The murder of Sweden’s foreign minister: A Nordic and European tragedy

Series Title
Series Details No.8341, 13.9.03
Publication Date 13/09/2003
Content Type ,

Date: 13/09/03

The murder of Anna Lindh, Sweden's foreign minister, has shaken the nation but may not make Swedes embrace Europe's single currency

ANNA LINDH, the Swedish foreign minister who died on September 11th after being stabbed the day before in a Swedish department store by an assailant apparently unknown to her, typified many of the good qualities associated with her country: candour, high-mindedness, a sense of justice and equality, and pragmatism. As foreign minister, she helped to push Sweden out of its traditional neutrality and towards a more active engagement in the wider world, particularly within the European Union.

Hence, to a large degree, her enthusiasm for Sweden to join the EU, which it did in 1995, and, more recently, to join Europe's single currency. She had been Sweden's most prominent promoter of the euro, matching the prime minister, Göran Persson. Her handsome face smiled out of thousands of posters festooned across the country. She was widely considered to be the pro-euro team's best asset. Many expected her to be the next prime minister.

In the first rush of national gloom and introspection following Mrs Lindh's death, some politicians suggested that the referendum should be postponed. Immediately after the attack, Mr Persson said that the yes side would stop campaigning, out of respect for the foreign minister, whether or not the referendum went ahead on schedule. But, with leaders of the opposition parties (including those who support the euro) urging that the vote should be held, the prime minister agreed that it should go ahead.

Inevitably, there were calls for Sweden's politicians to have tighter security. Inevitably, too, there were glum reminders of the murder in 1986 of the then prime minister, Olof Palme, after he left a Stockholm cinema; his killer has never been found. As The Economist went to press, Mrs Lindh's killer had not been caught. An onlooker described him merely as a tall man in camouflage fatigues.

As things stand, only the prime minister and King Carl XVI Gustaf have regular bodyguards. Ordinary citizens in the capital often bump into government ministers in the street or in the underground railway and enjoy bearding them about issues of the day. Despite the tragedy that befell Mrs Lindh, the Swedish public and politicians will be loth to dispense altogether with such openness, a treasured symbol of the country's egalitarian tradition.

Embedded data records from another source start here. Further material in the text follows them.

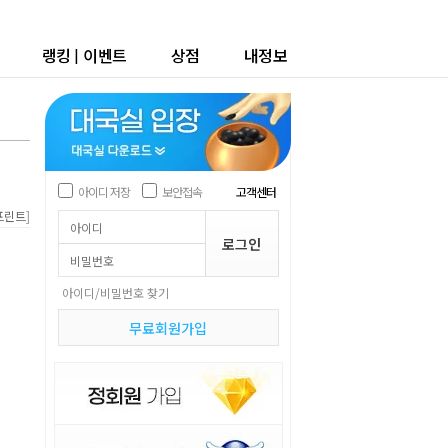
랭킹
|
이벤트
상점
내정보
아이디 저장
보안접속
고객센터
]
프린트
아이디/비밀번호 찾기
무료회원가입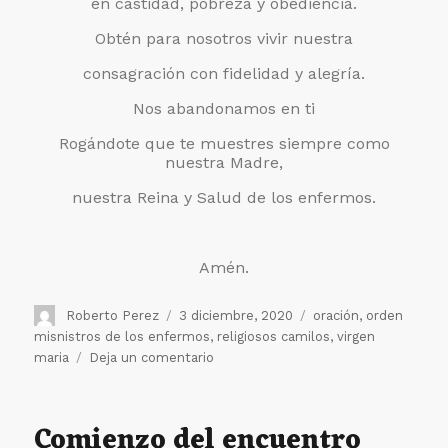
en castidad, pobreza y obediencia.
Obtén para nosotros vivir nuestra
consagración con fidelidad y alegría.
Nos abandonamos en ti
Rogándote que te muestres siempre como
nuestra Madre,
nuestra Reina y Salud de los enfermos.
Amén.
Autor
Publicado
Etiquetas
Roberto Perez
3 diciembre, 2020
oración
,
orden
el
misnistros de los enfermos
,
religiosos camilos
,
virgen
en
maria
Deja un comentario
Nos
encomendamos
a
Comienzo del encuentro
María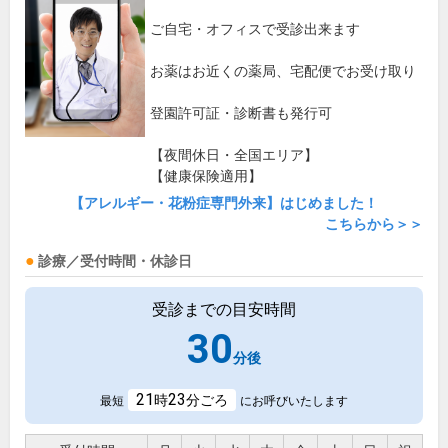
ご自宅・オフィスで受診出来ます
お薬はお近くの薬局、宅配便でお受け取り
登園許可証・診断書も発行可
【夜間休日・全国エリア】
【健康保険適用】
【アレルギー・花粉症専門外来】はじめました！
こちらから＞＞
診療／受付時間・休診日
受診までの目安時間
30
分後
21
23
時
分ごろ
最短
にお呼びいたします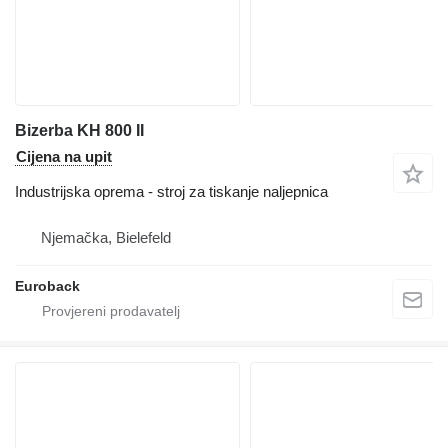
Bizerba KH 800 II
Cijena na upit
Industrijska oprema - stroj za tiskanje naljepnica
Njemačka, Bielefeld
Euroback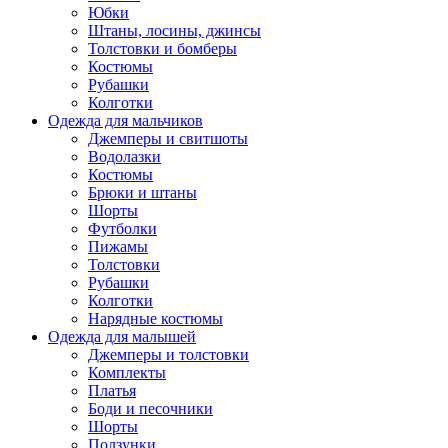
Юбки
Штаны, лосины, джинсы
Толстовки и бомберы
Костюмы
Рубашки
Колготки
Одежда для мальчиков
Джемперы и свитшоты
Водолазки
Костюмы
Брюки и штаны
Шорты
Футболки
Пижамы
Толстовки
Рубашки
Колготки
Нарядные костюмы
Одежда для малышей
Джемперы и толстовки
Комплекты
Платья
Боди и песочники
Шорты
Ползунки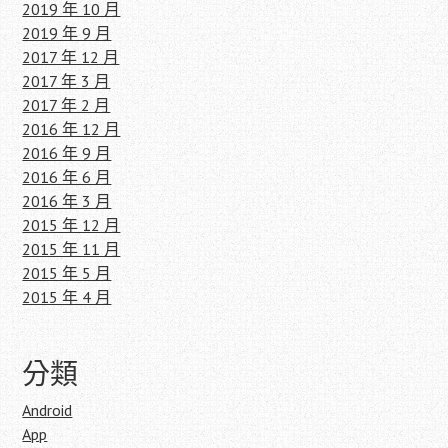
2019 年 10 月
2019 年 9 月
2017 年 12 月
2017 年 3 月
2017 年 2 月
2016 年 12 月
2016 年 9 月
2016 年 6 月
2016 年 3 月
2015 年 12 月
2015 年 11 月
2015 年 5 月
2015 年 4 月
分類
Android
App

Mrs Lindh's own career embodied much that has happened to Sweden over the past decade or so. Aged 46 and trained as a lawyer, she was always active in politics: she had been head of the Social Democrats' youth movement. Starting in local politics in Stockholm, she entered parliament in 1982 and soon achieved promotion, becoming environment minister in 1994 and foreign minister in 1998.

In comparison with older-guard members of her party, she was notably less ideological, and keen to move Sweden from its neutralist moral high ground, enthusing, for instance, about the country's recent readiness to co-operate with NATO in defence matters. She was also an ardent advocate of bringing the Baltic states both into NATO and into the EU.

At the same time, however, while urging solidarity with the United States after the felling of New York's Twin Towers two years ago, she was typically forthright in condemning the Americans for failing to wait for a UN Security Council resolution this spring before going to war in Iraq, describing President George Bush as a “lone ranger”. But, by virtue of her famed charm and intelligence, she kept a good rapport with, among others, Colin Powell, the American secretary of state, who once reportedly said there were three good things about Sweden: “Abba, Volvos and Anna Lindh”. (“Am I only third?” she is said to have quipped back.) More recently, she had been rude about Italy's prime minister, Silvio Berlusconi, questioning Italy's suitability under his leadership to hold the EU's current six-month presidency.

In general, however, Mrs Lindh was at pains to pull Sweden more actively into the affairs of Europe, shifting the emphasis away from her country's focus on third-world matters (especially in Africa) while sustaining its position as one of the highest per capita donors to poor countries.

Yet, despite her enthusiasm for the euro, by the standards of the EU's founding core of countries, she did not uncritically favour ever closer political integration. She had become probably the most influential of the three Nordic EU countries' foreign ministers. In particular she demanded greater openness in EU affairs, in keeping with her own country's tradition. For that reason alone, she will be sorely missed on the international stage.